Story Stocks®

Updated: 31-Jul-24 12:24 ET
Arista Networks' upbeat Q2 report reflects sustained benefits from AI infrastructure spending (ANET)

As prominent tech firms keep spending on AI infrastructure, Arista Networks (ANET +9%) continues to reap the benefits, delivering another quarter of healthy top and bottom-line upside in Q2. ANET is a cloud networking systems provider for large data centers, campuses, and routing environments. Its two largest customers are Meta Platforms (META) and Microsoft (MSFT), which comprised around 39% of its FY23 revs. As more companies equip GPUs for AI workloads, ANET has been gaining steam. To take full advantage of AI, firms require high-speed switching; any slowdown in the network can keep organizations from realizing AI's full potential.
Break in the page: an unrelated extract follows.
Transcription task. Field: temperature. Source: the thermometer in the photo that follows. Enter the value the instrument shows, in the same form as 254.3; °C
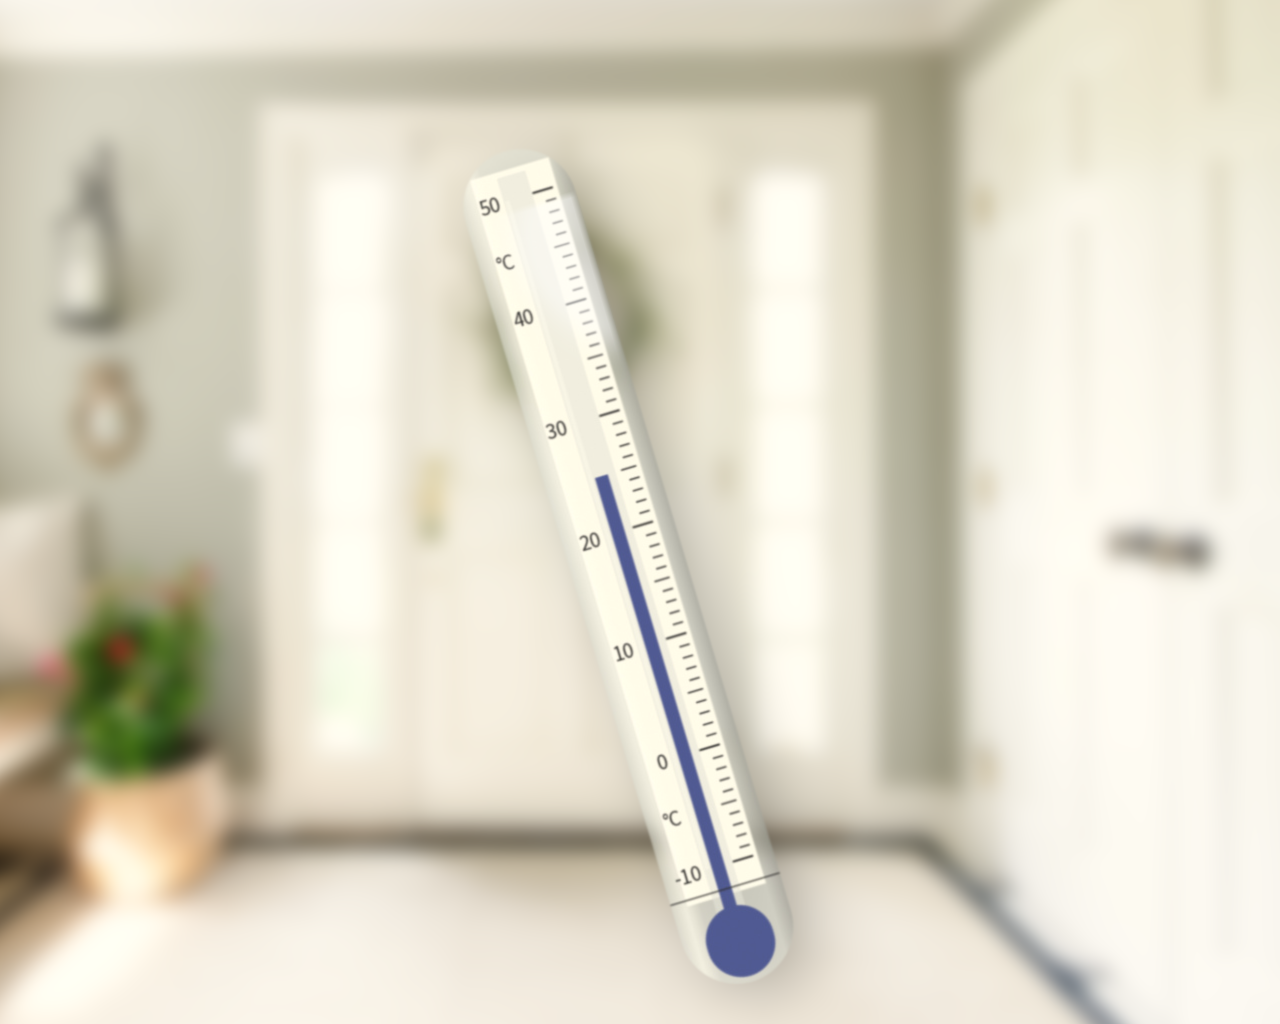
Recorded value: 25; °C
While ANET was amid a roughly 15% correction from July highs ahead of its Q2 results, it had little to do with AI. In fact, numerous companies that reported earnings during that time mentioned how robust the AI landscape is, with major chip companies, like Taiwan Semi (TSM), only increasing their AI-related revenue forecasts for the year. Given the ongoing AI frenzy, ANET remains poised to benefit tremendously, especially if META and MSFT continue to grow their CapEx at elevated rates to build their AI infrastructure.

  • In Q2, ANET posted adjusted EPS of $2.10, topping estimates by double-digits, on revs of $1.69 bln, a 15.9% jump yr/yr, exceeding the company's +11-13% forecast. Growth stemmed from all three sectors: cloud, enterprise, and providers. Most of ANET's strength came from the Americas at 81%, with International comprising the rest. Management remarked that its APJ region exhibited some relative weakness.
  • Customers are responding positively to ANET's product suite. The company discussed several notable customer wins during its Q2 call, such as a Tier 2 cloud provider, e.g., IBM, Oracle, etc., aggressively investing in AI GPUs. ANET was chosen due to its ability to solve performance and scale problems this customer was having with their AI applications. Examples like this highlight ANET's long-term ability to only accelerate revenue as customers turn to network providers to squeeze as much out of AI as possible.
    • Additionally, as NVIDIA's (NVDA) newest Blackwell platform rolls out, more of ANET's 800-gig products will be necessary, adding another tailwind heading into 2025.
  • As usual, ANET delivered strong Q2 numbers without sacrificing margins. The company expanded its gross margins by 410 bps yr/yr and 120 bps sequentially to 65.4%, above its 64.0% prediction.
  • Looking ahead, ANET did guide somewhat conservatively, projecting Q3 revs of $1.72-1.75 bln, or roughly +15% growth yr/yr at the midpoint, marking a further deceleration from the past several quarters. For the year, ANET expects revs to climb by at least +14%, slightly below analyst forecasts. Investors are not too concerned, however. ANET tends to guide prudently. Plus, the management expressed confidence that 2025 will be a huge growth year.

Aside from conservative guidance, ANET's Q2 report was airtight. The spending on AI infrastructure remains robust, keeping a powerful wind at ANET's back, which is expected to intensify by 2025.